Inconsolable, Demeter walked the earth far and wide for nine days to find her daughter – but to no avail. And then, on the tenth day, Hecate told her what she had seen and Helios, the All-Seeing God of the Sun, confirmed her story. Demeter wasn't just brokenhearted anymore. She was now angry as well. And with everybody! Especially with Zeus who, the rumors claimed so, had approved the whole operation and even aided Hades throughout.

So, Demeter left Mount Olympus and went to grieve her daughter among the mortals, disguised as an old woman. She ended up at the court of King Celeus of Eleusis, where his wife Metanira hired her to be the nurse to her baby son, Demophon. Iambe, the old servant woman of the house, cheered her with her jokes, and Demeter laughed for the first time in many weeks. In gratitude for the kindness, Demeter devised a plan to make Demophon immortal, so she started bathing him in fire each night, thus, burning away his mortality.

However, one day, Metanira witnessed the ritual and, not realizing what was happening, started screaming in panic and alarm. This disturbed Demeter's strategy, so she revealed herself at once and told Metanira that the only way that the Eleusinians will ever win her kindness back is by building a temple and establishing a festival in her glory.

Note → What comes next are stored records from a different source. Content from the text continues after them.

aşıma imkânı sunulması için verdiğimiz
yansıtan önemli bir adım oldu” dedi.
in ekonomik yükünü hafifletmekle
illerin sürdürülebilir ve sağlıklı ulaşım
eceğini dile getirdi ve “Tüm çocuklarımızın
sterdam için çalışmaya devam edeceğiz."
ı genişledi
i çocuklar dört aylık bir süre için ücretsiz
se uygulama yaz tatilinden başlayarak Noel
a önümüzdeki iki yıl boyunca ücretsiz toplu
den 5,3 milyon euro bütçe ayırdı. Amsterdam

King Celeus did just that, and Demeter spent a whole year living in her newly built temple, grieving, and, in her grief, neglecting all her duties as a goddess of fertility and agriculture. As a consequence, the earth turned barren, and people started dying out of hunger. After unsuccessfully sending all the gods, one by one, to Demeter with gifts and pleas, Zeus realized that he would have to bring Persephone back to her mother if he didn't want to see humanity wiped out from the planet.

So, he sent Hermes to Hades, and the divine messenger fetched back Persephone to her mother. However, the gods soon realized that Demeter's daughter had already eaten one seed of pomegranate in the Underworld, which obliged her to remain in the Underworld. Knowing that Demeter wouldn't allow such thing to happen, Zeus proposed a compromise: Persephone would spend one-third of the year with Hades and the other two-thirds with Demeter.

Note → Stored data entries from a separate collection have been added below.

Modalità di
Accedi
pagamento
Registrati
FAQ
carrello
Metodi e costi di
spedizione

The former, the period during which Demeter is grieving, corresponds to the winter months of the year when the earth is infertile and bare; the latter, when she rejoices, overlaps with the abundant months of our springs and summers. The myth likewise explains the growth cycle of the plants. The grain, just like Persephone, must die and be buried under the earth in order to bear much fruit above it.